Por un movimiento des-ilusionante
Por Juan Pablo Maccia
Enfrentamos el problema de la ilusión en política.
Llamo ilusión al proceso de encantamiento que envuelve a la
constitución de una fuerza colectiva, pero sobre todo al desplazamiento
imperceptible que nos lleva del encanto a la negación de
la realidad y, a la postre, a la desilusión.
Si la ilusión es inevitable, ¿lo es por ello
mismo la desilusión? Hablemos de la ilusión política. ¿Es
imposible interrumpir la secuencia encanto/negación?
Si el encanto es el efecto óptico que acompaña la
constitución de toda fuerza colectiva y transformadora que altera el curso de
los hechos por el mero efecto de su propia afirmación, de su propia inscripción
en el curso del mundo, la negación en cambio es lo que traiciona esa potencia cuando
la fuerza ya no se vuelve sobre el curso del mundo, sino sobre sí misma, y
comienza a sustituir los rasgos esenciales de la realidad por los del orden que
desde sí proyecta sobre las cosas.
La negación ilusoria funciona como una fatiga
narcisistas con respecto a la atención que prestamos a las relaciones con las
cosas exteriores. En lugar del mundo, nosotros mismos. Así las cosas, el
momento negativo tiende a destruir la dimensión constituyente de la fuerza.
En el juego político todo esto funciona a partir de
mecanismos de compensación subjetiva que apuntan a intensificar en el nivel
puramente imaginario lo que se pierden aquello que se desintensifica del propio
ser en el mundo.
Para re-evaluar la salud del entretejido entre
voluntad propia y condición real se hace imprescindible salirnos del par
enloquecedor iluso/des-iluso. ¿Cómo sostener el encanto sin caer en la
abdicación de la negación?
Tal vez convenga revisar una de las fechas claves
en la constitución de la ilusión actual. Octubre del 2011. La muerte de Néstor
Kirchner no dejó sólo un movimiento sin jefe sino, ante todo, un movimiento de
ilusos.
La ilusión nos llevó a la derrota, esa es mi
premisa. Nos llevó a desconocer elementales consideraciones en torno a la
realidad a transformar.
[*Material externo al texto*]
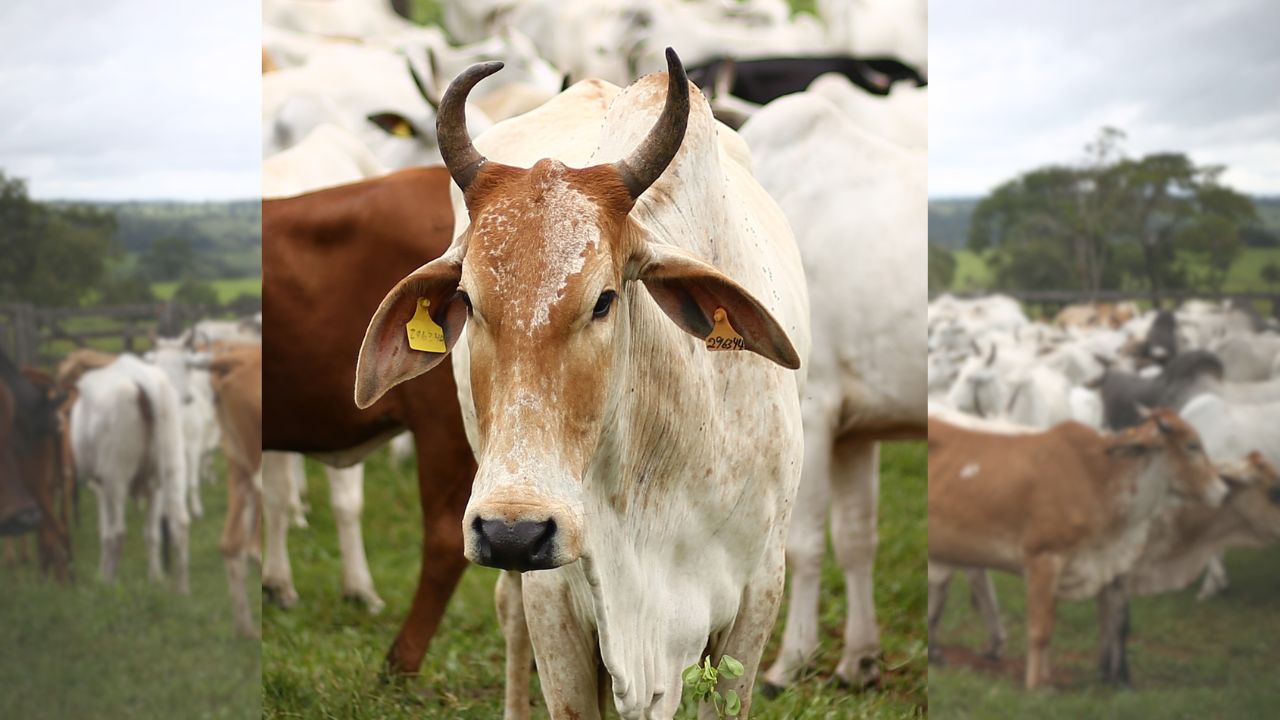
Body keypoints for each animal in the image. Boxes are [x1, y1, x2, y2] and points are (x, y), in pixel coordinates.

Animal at [70, 355, 190, 593]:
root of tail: (141, 378)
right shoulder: (154, 488)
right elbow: (152, 534)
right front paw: (155, 579)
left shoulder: (100, 487)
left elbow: (105, 533)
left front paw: (101, 576)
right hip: (171, 462)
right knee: (178, 523)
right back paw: (182, 591)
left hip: (115, 475)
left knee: (117, 533)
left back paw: (107, 584)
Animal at [354, 50, 809, 718]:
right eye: (467, 300)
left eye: (604, 300)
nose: (513, 530)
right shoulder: (555, 602)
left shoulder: (758, 595)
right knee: (508, 615)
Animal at [738, 91, 926, 692]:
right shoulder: (856, 429)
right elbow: (856, 538)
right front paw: (859, 658)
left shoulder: (814, 412)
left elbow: (803, 544)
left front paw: (789, 661)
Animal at [927, 410, 1227, 689]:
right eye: (1192, 445)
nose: (1223, 491)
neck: (1099, 478)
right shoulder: (1043, 558)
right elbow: (1040, 630)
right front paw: (1035, 685)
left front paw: (1049, 677)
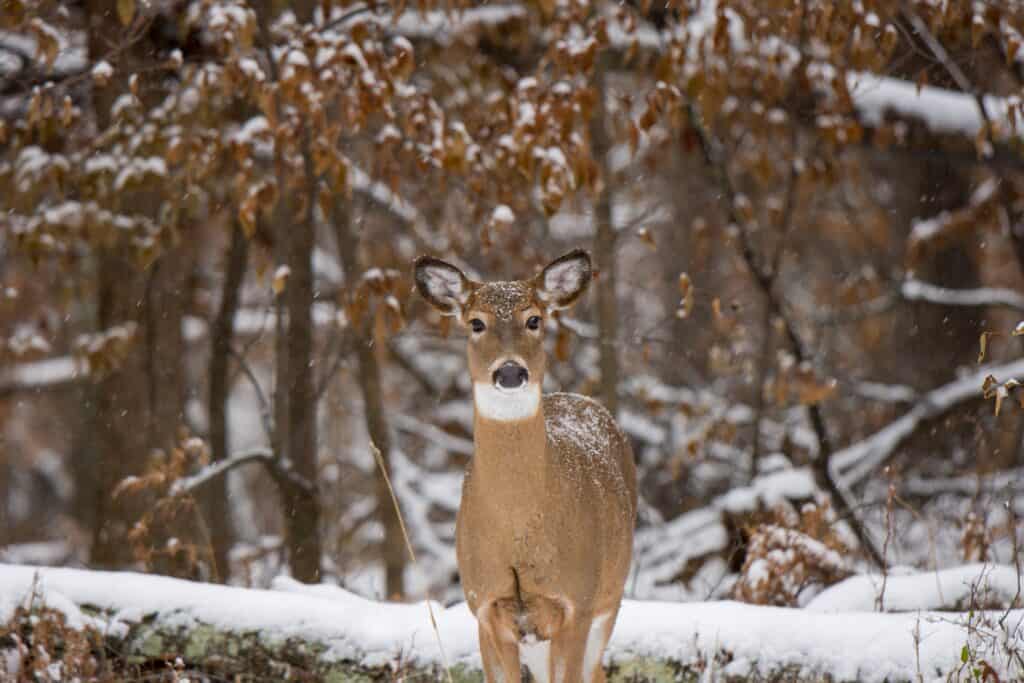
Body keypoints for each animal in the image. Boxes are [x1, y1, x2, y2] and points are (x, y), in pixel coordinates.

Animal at [411, 250, 634, 683]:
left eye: (534, 319)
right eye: (475, 322)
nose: (511, 371)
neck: (518, 529)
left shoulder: (577, 602)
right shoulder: (485, 608)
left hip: (610, 597)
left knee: (596, 670)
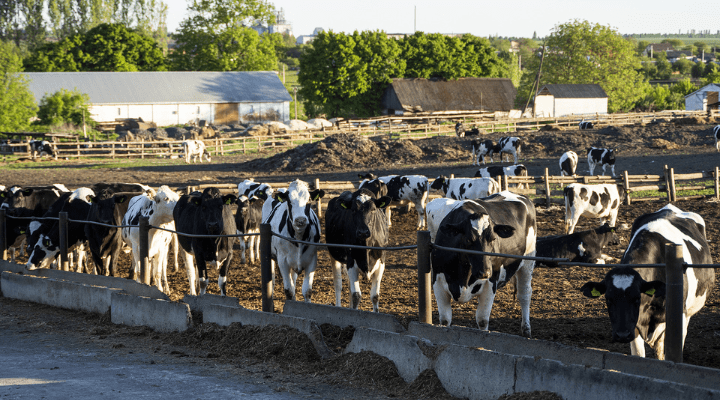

El síntoma mayor de estas circunstancias en la
incapacidad de hacer la más elemental de las distinciones ético-políticas,
entre “encanto” e “ilusión”. Mientras que la segunda vincula de modo inmanente
e imperceptible con la negación, y a fin y al cabo con la depresión, la primera
puede tener una vida autónoma.
La ilusión nos jugó una mala pasada. Nos hizo desconocer,
ignorar o condenar (moralizar), un dato esencial que recorre el conjunto de la
vida social: el oportunismo de mercado. Negar las condiciones subjetivas de
existencia es índice de un avanzado estado ilusorio.
El movimiento de los des-ilusionados –ese en el que
militamos los kirchneristas principistas que no estamos calculando nuestras
futuras militancias junto a Daniel Scioli– no tiene porqué ser un movimiento de desencatados.
Y la pregunta cae de madura: ¿cómo re-encantar la acción política sin negar las
condiciones reales, económicas y espirituales de las masas, de nosotros mismos?